Following a $23,660,000 jury verdict in Delaware federal district court finding that Cisco willfully infringed on SRI’s computer network security patents, the court, while rejecting Cisco’s motions for new trial, judgment as a matter of law, and remittitur, granted SRI’s motions for attorney fees, doubled the damages, awarded SRI a compulsory license on post-verdict sales, and granted SRI prejudgment interest, compounded quarterly. While acknowledging that it rarely awarded attorney fees in such cases, the court chose to in this case, citing the willfulness finding and Cisco’s litigation strategies that created for SRI and the court extra work that was needlessly repetitive, irrelevant, and frivolous (SRI International, Inc. v. Cisco System, Inc., May 1, 2017, Robinson, S.).

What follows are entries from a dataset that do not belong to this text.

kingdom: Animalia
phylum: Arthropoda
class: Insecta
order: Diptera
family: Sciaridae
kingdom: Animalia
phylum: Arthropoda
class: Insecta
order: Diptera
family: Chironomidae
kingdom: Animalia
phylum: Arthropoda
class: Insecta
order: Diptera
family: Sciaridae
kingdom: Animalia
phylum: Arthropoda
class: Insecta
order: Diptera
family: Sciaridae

SRI International, an independent research company, sued Cisco Systems, Inc., for the infringement of two patents: (1) U.S. Patent No. 6,711,615 ("Network surveillance") and (2) U.S. Patent No. 6,484,203 ("Hierarchical event monitoring and analysis"). The patents monitored computer networks for intruders and created suspicious-activity reports. On May 12, 2016, the jury returned a verdict finding that Cisco directly and indirectly infringed both patents in the following products and services: Cisco intrusion protection system products, Cisco remote management services, Cisco IPS services, Sourefire IPs products, and Sourcefire professional services. Finding the infringements willful, the jury awarded SRI damages of a 3.5% royalty, which totaled $23,660,000. After the verdict, Cisco moved for judgment as a matter of law, a new trial, and remittitur of the damage award. Cisco also moved to supplement the record. SRI moved for enhanced damages, including attorney’s fees.

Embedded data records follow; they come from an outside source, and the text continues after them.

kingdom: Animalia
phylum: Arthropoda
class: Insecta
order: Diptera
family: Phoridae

Cisco’s motions. Cisco moved for judgment as a matter of law on every jury finding, including findings of both direct and indirect infringement on each product and service found to have infringed the patent, on both liability and damages. The court methodically addressed each claim, rejecting every motion for judgment as a matter of law. The court concluded that the evidence supported each claim and that the jury credited SRI’s expect witness over Cisco’s expert witness. Accordingly, it refused to re-weigh the evidence or re-evaluate witness credibility.
The court also rejected Cisco’s motion for new trial, finding that it was premised on the same arguments used in the motion for judgment as a matter of law. Because the jury’s verdict was not against the clear weight of the evidence, the motion for a new trial was denied. The court also denied the motion for remittitur, ruling that substantial evidence existed for the jury to reach its damage verdict.
A variety of other related motions filed by Cisco, including for an accounting, for a reapportionment of the damage award, for a new trial based on comments made in closing arguments, for a new trial based on jury instructions, and for reconsideration of the denial of its earlier motions for summary judgment were also all denied. And, finally, the court denied Cisco’s motion to supplement the record to add post-verdict activities involving re-designing its products, citing the late date, the potential factual disputes, and SRI’s opposition to the motion.
SRI’s motions. In examining whether SRI was entitled to enhanced damages, the court applauded Cisco’s aggressive defense, but noted that it "crossed the line in several regards." For example, Cisco maintained 19 defense theories up to the eve of trial, then presented only two theories at trial. And it pursued defenses that were contrary to the court’s rulings, among other activities causing significant extra work for SRI and the court. Given this behavior and the fact that the jury found willfulness, the court ordered Cisco to pay SRI’s attorney fees and costs. The court also had the discretion to award treble damages (35 U.S.C. §284). It chose to double the damages, and it awarded a 3.5% compulsory license on all post-verdict sales. Finally, it ordered pre-judgment interest at the prime rate, compounded quarterly.
The case is No. 13-1534-SLR.
Attorneys: Thomas L. Halkowski (Fish & Richardson PC) for SRI International, Inc. Jack B. Blumenfeld (Morris, Nichols, Arsht & Tunnell LLP) and Adam R. Alper (Kirkland & Ellis, LLP) for Cisco Systems, Inc.
Companies: SRI International, Inc.; Cisco Systems, Inc.